Work instructions: For the records that follow, give the number of lines containing the word "assign", with no added text.

Dataset content:
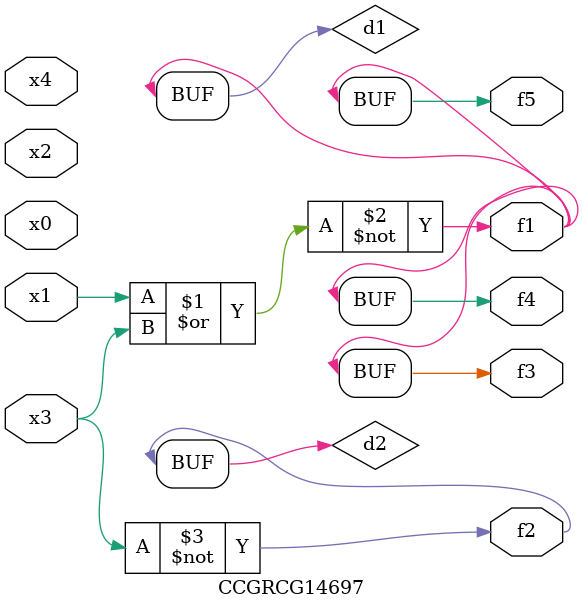
<source format=v>
module CCGRCG14697(
	input x0, x1, x2, x3, x4,
	output f1, f2, f3, f4, f5
);

	wire d1, d2;

	nor (d1, x1, x3);
	not (d2, x3);
	assign f1 = d1;
	assign f2 = d2;
	assign f3 = d1;
	assign f4 = d1;
	assign f5 = d1;
endmodule

</source>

Solution: 5